ABOUT THIS TASK: Copy out every line from the records that includes "Group".

Collected data entries:
>>>>>
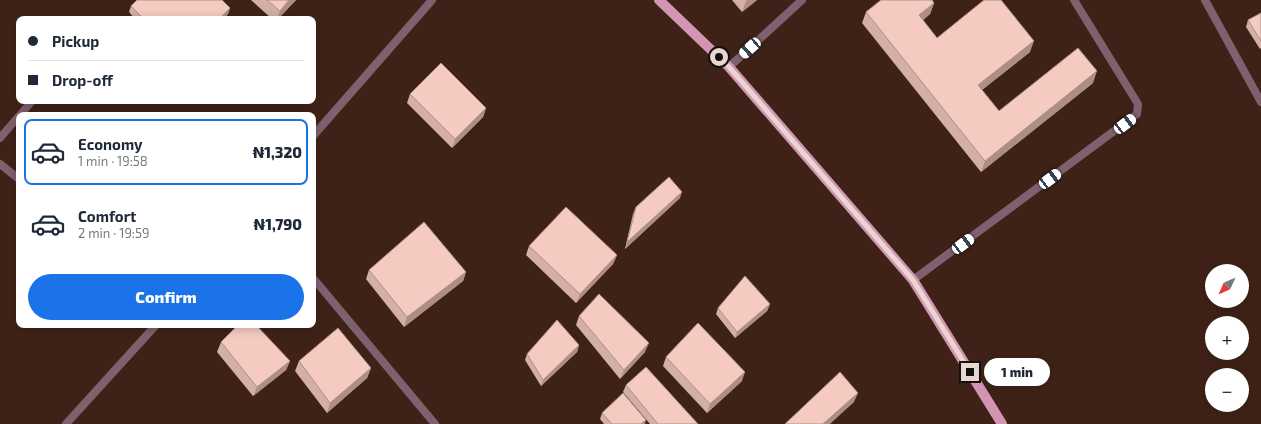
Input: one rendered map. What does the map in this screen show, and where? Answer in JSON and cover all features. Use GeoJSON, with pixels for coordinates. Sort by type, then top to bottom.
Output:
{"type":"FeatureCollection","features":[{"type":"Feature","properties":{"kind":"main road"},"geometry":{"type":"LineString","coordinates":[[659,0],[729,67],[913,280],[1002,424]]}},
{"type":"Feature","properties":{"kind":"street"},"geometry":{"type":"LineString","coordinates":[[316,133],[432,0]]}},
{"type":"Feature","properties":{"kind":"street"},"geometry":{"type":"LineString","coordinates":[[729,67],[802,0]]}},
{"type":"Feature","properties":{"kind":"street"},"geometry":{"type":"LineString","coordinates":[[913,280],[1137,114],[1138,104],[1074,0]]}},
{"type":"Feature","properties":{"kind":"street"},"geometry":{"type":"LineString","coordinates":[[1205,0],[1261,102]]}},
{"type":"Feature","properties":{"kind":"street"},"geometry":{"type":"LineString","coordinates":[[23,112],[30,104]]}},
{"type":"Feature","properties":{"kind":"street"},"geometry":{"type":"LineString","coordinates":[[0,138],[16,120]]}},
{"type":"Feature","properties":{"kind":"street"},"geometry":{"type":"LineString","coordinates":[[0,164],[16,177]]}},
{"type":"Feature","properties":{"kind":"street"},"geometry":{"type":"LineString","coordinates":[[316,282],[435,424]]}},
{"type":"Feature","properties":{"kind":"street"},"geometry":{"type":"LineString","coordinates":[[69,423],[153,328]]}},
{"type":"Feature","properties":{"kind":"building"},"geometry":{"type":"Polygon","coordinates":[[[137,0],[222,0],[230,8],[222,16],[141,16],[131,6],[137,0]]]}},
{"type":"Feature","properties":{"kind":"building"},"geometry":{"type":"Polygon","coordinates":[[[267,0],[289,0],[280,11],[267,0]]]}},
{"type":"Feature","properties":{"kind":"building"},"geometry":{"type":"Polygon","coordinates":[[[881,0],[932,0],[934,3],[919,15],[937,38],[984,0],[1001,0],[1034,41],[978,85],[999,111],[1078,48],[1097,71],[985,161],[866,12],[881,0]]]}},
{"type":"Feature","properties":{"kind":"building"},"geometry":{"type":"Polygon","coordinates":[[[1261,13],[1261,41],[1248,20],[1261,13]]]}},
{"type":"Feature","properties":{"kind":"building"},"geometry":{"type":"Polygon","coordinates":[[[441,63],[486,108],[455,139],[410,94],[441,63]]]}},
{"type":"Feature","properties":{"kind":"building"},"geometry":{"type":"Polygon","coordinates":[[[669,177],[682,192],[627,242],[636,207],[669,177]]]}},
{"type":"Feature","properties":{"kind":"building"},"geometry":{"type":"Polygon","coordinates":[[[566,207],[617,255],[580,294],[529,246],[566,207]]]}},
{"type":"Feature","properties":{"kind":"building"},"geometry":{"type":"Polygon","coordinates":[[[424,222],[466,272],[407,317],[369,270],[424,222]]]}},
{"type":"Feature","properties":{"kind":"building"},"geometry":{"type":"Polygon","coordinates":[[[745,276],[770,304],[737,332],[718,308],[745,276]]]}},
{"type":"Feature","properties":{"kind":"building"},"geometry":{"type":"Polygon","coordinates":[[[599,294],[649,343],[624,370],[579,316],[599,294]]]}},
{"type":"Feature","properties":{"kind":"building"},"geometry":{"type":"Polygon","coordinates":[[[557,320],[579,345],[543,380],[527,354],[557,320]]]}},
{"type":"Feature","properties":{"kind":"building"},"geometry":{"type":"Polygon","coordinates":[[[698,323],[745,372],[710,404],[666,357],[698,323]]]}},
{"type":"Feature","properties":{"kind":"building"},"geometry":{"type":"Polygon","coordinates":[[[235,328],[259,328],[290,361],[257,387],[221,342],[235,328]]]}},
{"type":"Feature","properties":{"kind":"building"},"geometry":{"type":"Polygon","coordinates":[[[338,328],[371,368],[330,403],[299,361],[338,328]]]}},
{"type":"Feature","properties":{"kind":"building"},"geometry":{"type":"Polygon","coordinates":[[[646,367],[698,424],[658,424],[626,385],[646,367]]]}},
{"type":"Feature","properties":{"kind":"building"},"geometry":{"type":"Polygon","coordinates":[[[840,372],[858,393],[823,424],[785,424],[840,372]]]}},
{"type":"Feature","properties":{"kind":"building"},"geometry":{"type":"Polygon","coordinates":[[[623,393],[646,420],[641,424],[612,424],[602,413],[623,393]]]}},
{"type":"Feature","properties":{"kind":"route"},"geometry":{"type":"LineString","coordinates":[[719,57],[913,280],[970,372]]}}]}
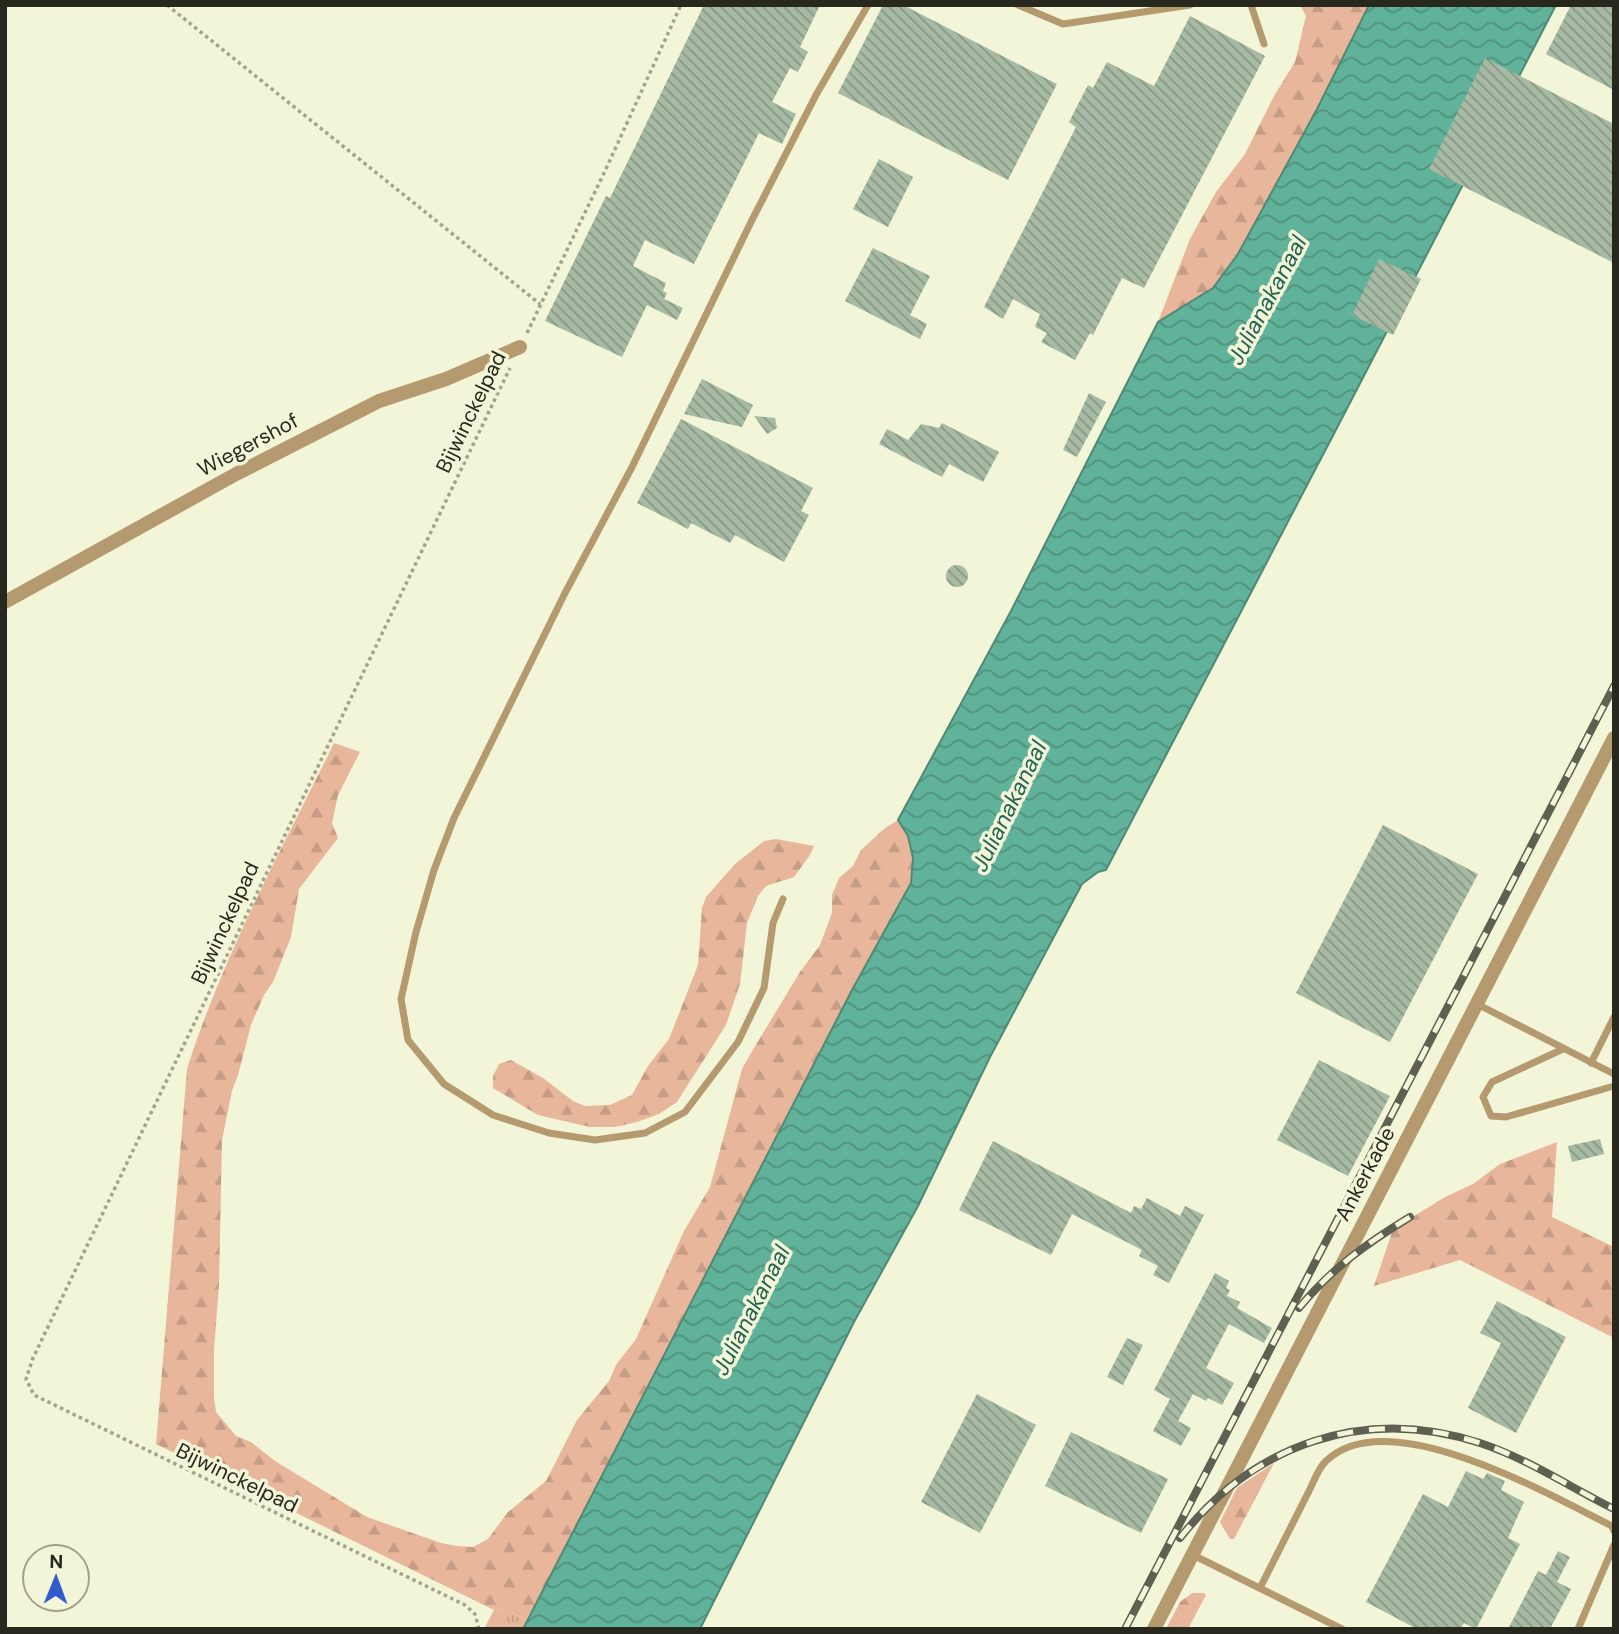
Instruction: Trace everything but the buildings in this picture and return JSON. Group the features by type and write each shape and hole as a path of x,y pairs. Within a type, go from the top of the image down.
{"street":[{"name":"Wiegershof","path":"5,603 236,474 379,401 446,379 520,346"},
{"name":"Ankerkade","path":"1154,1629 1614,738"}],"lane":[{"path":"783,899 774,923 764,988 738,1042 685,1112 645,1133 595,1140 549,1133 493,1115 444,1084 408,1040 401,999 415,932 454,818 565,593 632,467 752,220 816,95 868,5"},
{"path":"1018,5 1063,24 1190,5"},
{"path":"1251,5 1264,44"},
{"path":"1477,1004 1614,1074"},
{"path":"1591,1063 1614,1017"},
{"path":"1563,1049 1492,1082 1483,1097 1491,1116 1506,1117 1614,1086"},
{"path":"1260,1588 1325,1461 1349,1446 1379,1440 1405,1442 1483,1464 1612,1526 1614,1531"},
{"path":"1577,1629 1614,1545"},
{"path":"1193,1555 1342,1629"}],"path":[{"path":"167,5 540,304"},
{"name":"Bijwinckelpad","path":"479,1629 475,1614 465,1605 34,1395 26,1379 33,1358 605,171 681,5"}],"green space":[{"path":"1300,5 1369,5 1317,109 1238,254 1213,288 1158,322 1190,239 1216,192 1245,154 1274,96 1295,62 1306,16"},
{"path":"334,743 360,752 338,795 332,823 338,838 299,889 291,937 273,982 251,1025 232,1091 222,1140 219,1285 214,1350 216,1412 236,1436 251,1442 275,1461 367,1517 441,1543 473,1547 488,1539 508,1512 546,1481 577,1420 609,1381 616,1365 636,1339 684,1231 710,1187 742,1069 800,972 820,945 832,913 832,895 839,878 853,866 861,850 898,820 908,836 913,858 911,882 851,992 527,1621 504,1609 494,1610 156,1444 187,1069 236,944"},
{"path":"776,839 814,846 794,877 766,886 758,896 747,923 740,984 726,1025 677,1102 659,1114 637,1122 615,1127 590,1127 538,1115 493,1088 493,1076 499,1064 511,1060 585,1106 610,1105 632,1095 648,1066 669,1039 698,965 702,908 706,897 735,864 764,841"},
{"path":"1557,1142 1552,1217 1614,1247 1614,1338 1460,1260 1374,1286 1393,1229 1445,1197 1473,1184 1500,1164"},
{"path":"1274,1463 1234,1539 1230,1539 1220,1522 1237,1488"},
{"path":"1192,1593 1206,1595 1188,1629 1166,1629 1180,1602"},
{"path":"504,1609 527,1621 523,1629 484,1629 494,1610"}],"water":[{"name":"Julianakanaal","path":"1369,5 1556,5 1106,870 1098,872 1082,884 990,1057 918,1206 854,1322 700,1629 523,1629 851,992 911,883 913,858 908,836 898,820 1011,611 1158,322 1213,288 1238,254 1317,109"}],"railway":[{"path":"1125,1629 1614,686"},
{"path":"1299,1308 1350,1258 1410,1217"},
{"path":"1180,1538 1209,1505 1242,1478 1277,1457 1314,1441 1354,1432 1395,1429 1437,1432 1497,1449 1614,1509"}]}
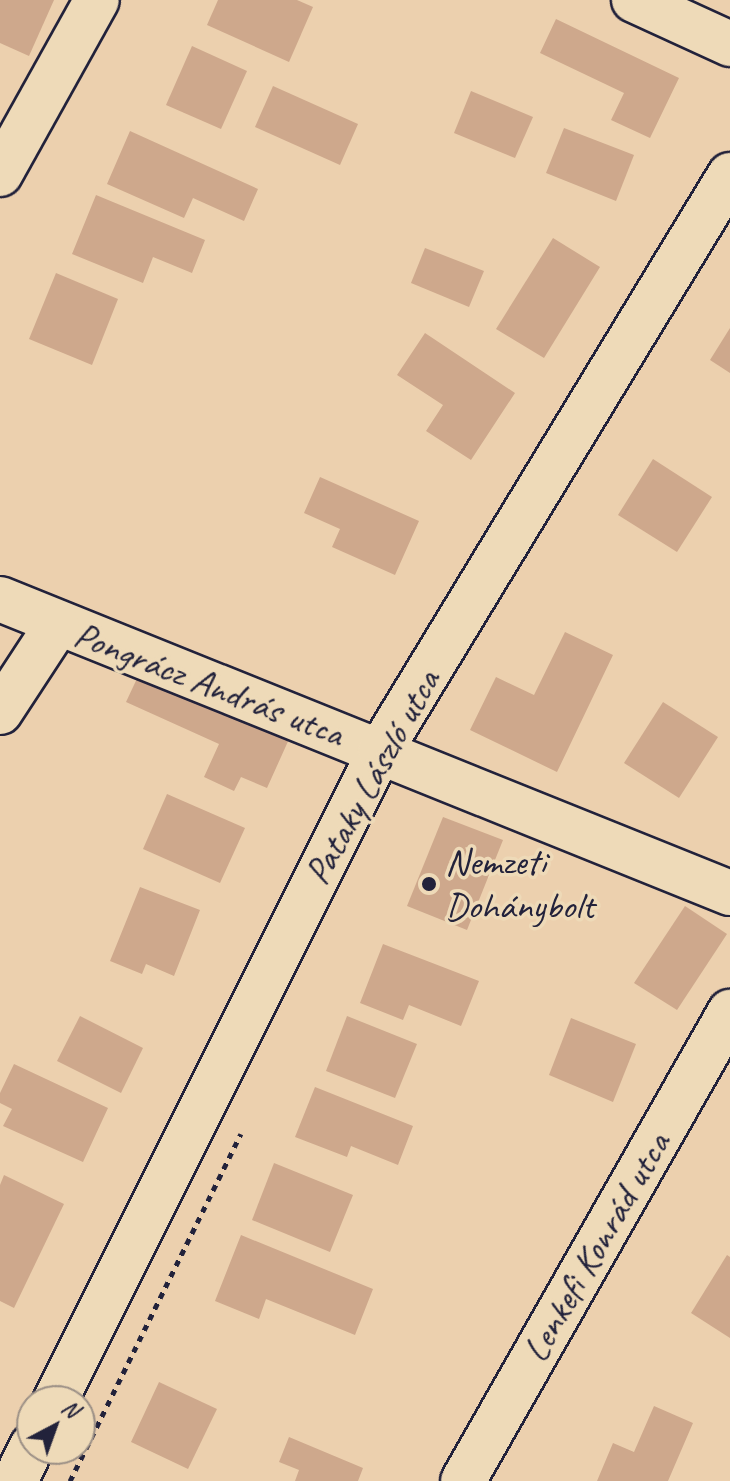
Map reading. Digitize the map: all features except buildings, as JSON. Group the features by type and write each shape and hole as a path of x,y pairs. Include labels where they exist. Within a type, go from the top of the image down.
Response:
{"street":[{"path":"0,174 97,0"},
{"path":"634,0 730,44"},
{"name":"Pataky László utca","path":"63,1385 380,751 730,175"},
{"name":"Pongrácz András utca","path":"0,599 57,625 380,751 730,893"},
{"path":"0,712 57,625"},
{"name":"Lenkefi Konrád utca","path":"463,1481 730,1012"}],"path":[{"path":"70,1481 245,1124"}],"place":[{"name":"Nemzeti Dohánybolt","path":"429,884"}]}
<<<<<
ANSWER FOR THE TASK:
Instruction: Trace everything but the buildings in this picture and return JSON. Group the features by type and write each shape and hole as a path of x,y pairs. Within a type, go from the top of the image down.
Map reading. Digitize the map: all features except buildings, as JSON. Group the features by type and write each shape and hole as a path of x,y pairs. Include labels where they exist. Within a type, go from the top of the image down.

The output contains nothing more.